*** INPUT DATA Section Begins ***

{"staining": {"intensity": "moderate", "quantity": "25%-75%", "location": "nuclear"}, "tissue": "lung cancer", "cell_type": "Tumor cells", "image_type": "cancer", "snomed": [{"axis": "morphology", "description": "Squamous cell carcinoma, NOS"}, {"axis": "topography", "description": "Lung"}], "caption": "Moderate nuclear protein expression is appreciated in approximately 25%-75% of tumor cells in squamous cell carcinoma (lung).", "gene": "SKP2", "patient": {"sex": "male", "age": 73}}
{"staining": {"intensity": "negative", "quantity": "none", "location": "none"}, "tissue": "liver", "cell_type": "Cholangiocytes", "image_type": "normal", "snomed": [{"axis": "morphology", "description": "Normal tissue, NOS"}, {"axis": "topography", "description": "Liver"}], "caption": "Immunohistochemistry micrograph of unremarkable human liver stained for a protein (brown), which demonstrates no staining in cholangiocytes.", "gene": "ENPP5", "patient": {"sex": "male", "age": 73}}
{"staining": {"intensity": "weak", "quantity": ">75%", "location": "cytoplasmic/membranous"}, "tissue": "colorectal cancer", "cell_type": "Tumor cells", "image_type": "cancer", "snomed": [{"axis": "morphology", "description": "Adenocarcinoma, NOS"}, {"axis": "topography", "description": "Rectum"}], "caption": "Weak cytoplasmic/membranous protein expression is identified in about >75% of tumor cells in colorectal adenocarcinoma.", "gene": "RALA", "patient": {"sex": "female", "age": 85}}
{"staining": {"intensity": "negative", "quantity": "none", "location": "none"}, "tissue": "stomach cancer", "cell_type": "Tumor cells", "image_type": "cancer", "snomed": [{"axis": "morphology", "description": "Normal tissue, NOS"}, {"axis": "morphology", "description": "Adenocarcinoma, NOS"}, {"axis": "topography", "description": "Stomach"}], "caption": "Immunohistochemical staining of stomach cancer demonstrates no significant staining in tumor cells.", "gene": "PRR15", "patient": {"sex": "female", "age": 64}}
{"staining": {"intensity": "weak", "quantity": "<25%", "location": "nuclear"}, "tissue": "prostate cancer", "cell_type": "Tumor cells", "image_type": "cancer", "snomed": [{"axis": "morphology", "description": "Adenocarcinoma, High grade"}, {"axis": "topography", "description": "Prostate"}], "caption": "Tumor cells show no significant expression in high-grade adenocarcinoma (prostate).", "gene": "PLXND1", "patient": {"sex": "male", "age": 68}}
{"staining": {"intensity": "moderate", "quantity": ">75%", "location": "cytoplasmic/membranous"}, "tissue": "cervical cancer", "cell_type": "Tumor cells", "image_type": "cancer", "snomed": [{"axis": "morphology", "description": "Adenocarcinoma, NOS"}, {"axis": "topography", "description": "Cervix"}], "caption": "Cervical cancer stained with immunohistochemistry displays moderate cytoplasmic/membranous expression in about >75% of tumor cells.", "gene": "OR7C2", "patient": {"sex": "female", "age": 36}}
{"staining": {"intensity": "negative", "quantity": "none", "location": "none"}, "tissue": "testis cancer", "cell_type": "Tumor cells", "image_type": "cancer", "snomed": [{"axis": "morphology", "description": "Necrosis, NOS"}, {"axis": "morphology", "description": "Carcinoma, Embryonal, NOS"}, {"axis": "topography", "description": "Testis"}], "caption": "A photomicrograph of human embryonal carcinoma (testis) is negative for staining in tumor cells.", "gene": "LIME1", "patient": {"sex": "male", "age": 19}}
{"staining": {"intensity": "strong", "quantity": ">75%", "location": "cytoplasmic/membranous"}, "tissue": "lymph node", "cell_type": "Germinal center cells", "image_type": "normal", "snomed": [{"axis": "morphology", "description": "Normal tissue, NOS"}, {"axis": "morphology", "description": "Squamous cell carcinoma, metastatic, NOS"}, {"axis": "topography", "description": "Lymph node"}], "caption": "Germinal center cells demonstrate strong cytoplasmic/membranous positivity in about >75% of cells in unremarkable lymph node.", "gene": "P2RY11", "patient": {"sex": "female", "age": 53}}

*** INPUT DATA Section Ends ***

BRIEF: Read the entries and select each line where the word "negative" is found.

RESPONSE TO THIS EXERCISE:
{"staining": {"intensity": "negative", "quantity": "none", "location": "none"}, "tissue": "liver", "cell_type": "Cholangiocytes", "image_type": "normal", "snomed": [{"axis": "morphology", "description": "Normal tissue, NOS"}, {"axis": "topography", "description": "Liver"}], "caption": "Immunohistochemistry micrograph of unremarkable human liver stained for a protein (brown), which demonstrates no staining in cholangiocytes.", "gene": "ENPP5", "patient": {"sex": "male", "age": 73}}
{"staining": {"intensity": "negative", "quantity": "none", "location": "none"}, "tissue": "stomach cancer", "cell_type": "Tumor cells", "image_type": "cancer", "snomed": [{"axis": "morphology", "description": "Normal tissue, NOS"}, {"axis": "morphology", "description": "Adenocarcinoma, NOS"}, {"axis": "topography", "description": "Stomach"}], "caption": "Immunohistochemical staining of stomach cancer demonstrates no significant staining in tumor cells.", "gene": "PRR15", "patient": {"sex": "female", "age": 64}}
{"staining": {"intensity": "negative", "quantity": "none", "location": "none"}, "tissue": "testis cancer", "cell_type": "Tumor cells", "image_type": "cancer", "snomed": [{"axis": "morphology", "description": "Necrosis, NOS"}, {"axis": "morphology", "description": "Carcinoma, Embryonal, NOS"}, {"axis": "topography", "description": "Testis"}], "caption": "A photomicrograph of human embryonal carcinoma (testis) is negative for staining in tumor cells.", "gene": "LIME1", "patient": {"sex": "male", "age": 19}}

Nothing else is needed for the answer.